**Assigned task:** Please state how many lines of the records below contain the word "type". Give the number and nothing else.
━━ The data
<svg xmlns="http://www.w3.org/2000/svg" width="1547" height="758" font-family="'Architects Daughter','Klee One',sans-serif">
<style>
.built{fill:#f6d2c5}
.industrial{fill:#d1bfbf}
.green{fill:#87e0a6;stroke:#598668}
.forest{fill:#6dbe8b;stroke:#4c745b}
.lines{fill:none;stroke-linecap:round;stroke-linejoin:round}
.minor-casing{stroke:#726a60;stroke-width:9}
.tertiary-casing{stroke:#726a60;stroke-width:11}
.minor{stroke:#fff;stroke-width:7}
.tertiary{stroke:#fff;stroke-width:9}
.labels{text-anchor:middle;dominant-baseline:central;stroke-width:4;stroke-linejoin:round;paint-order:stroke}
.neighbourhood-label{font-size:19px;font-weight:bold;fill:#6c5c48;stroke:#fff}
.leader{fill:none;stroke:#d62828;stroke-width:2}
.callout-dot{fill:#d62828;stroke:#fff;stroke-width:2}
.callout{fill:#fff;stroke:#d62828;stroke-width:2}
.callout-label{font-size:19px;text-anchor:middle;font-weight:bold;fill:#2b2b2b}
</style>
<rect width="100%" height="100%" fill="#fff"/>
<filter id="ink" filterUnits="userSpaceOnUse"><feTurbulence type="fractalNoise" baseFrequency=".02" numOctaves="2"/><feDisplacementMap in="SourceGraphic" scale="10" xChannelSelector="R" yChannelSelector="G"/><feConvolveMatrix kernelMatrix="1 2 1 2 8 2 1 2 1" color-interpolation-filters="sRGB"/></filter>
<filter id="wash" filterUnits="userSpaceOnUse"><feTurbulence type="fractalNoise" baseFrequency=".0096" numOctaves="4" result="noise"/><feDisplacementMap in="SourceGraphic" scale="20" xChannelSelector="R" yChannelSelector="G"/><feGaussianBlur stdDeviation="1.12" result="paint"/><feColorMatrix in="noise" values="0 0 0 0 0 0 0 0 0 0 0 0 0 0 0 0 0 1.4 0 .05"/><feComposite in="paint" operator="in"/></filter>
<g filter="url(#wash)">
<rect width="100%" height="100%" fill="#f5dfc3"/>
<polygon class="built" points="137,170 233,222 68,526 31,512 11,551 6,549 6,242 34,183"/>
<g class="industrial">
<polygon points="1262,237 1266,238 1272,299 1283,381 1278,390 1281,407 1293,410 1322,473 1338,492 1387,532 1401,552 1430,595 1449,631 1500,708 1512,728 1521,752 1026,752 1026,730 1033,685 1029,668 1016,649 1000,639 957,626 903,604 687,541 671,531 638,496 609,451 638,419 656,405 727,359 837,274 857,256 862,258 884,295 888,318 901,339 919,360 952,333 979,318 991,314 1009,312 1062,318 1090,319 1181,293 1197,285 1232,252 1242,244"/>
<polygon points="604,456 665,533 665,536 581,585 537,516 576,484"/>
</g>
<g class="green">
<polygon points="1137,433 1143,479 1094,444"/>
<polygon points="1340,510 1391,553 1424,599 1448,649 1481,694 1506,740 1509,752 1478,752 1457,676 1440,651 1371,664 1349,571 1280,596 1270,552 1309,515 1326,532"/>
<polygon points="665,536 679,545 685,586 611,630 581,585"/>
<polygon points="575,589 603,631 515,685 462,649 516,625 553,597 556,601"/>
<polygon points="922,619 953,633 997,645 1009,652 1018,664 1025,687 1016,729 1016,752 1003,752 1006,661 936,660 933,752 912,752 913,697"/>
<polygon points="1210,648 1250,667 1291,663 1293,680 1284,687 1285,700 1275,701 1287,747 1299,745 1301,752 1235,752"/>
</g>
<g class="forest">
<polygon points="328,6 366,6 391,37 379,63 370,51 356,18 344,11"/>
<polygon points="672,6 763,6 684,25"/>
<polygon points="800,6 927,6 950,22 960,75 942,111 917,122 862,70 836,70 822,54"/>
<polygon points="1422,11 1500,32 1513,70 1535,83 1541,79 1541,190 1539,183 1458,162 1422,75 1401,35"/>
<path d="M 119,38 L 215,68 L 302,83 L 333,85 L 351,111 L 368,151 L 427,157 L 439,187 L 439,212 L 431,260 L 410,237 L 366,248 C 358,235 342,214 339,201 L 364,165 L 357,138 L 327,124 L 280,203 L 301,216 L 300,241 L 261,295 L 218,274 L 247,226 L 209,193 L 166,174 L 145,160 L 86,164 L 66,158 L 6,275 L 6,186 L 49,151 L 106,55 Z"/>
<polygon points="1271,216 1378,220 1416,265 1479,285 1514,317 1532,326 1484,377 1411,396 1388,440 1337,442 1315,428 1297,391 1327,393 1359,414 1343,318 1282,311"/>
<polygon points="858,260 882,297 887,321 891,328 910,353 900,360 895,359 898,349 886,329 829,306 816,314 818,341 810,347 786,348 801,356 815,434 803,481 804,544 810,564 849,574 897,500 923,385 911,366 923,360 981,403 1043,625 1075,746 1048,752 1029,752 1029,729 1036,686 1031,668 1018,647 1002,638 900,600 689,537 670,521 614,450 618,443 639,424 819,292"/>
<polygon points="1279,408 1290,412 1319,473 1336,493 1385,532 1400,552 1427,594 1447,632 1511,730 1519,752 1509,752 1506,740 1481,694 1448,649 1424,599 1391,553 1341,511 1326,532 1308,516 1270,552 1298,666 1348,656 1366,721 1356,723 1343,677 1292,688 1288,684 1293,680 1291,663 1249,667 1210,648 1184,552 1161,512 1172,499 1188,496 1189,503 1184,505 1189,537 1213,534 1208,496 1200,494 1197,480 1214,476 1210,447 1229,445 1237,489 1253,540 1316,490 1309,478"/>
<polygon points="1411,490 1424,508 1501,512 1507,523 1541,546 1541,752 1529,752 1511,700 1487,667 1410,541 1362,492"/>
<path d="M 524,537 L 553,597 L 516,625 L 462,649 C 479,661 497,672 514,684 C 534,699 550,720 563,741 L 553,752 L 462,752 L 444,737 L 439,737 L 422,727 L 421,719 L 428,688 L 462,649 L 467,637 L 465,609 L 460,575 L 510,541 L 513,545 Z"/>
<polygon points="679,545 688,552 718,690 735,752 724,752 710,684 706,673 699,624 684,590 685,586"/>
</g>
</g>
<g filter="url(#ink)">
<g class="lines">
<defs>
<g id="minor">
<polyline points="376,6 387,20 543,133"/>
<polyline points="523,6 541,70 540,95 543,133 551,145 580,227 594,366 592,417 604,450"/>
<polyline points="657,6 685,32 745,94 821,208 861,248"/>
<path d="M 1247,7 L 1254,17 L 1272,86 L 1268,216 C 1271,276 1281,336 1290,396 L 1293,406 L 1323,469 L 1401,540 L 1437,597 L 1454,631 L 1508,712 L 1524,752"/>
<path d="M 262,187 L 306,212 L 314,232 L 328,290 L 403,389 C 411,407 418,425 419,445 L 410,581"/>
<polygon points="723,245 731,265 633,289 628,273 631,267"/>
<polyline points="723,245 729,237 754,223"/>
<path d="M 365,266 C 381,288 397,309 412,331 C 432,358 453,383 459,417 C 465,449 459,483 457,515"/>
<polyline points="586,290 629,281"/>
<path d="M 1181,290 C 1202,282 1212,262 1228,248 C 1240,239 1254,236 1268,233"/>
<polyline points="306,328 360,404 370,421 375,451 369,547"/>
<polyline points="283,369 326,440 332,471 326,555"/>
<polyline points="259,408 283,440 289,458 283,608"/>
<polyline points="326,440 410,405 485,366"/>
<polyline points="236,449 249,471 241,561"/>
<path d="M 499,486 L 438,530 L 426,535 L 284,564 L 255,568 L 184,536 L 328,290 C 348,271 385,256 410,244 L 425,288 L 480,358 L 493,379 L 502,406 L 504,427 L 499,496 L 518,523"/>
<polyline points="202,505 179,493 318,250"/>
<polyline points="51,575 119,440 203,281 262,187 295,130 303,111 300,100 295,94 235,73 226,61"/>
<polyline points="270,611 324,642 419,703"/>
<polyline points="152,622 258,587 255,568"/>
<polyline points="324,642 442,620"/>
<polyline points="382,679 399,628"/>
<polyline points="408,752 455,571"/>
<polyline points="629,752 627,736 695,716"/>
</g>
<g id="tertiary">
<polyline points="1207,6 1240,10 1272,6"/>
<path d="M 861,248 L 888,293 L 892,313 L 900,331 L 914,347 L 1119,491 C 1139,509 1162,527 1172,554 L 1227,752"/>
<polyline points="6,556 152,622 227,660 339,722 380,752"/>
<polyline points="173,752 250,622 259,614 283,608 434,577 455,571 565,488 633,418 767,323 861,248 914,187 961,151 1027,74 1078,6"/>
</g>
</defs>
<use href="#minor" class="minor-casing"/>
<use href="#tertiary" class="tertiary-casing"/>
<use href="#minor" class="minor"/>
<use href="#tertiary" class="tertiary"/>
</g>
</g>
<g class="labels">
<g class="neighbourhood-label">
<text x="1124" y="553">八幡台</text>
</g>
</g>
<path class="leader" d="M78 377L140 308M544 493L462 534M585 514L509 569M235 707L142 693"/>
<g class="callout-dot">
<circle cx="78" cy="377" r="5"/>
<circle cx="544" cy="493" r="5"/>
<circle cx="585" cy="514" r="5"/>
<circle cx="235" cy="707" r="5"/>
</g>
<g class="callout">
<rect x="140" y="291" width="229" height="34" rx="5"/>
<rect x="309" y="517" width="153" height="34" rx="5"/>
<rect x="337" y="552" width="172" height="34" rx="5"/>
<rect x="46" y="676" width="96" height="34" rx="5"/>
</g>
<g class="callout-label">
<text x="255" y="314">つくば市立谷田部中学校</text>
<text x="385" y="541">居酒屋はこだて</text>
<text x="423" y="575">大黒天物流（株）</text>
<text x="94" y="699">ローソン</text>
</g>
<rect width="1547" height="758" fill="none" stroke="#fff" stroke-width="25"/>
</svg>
━━━━
**Response:** 2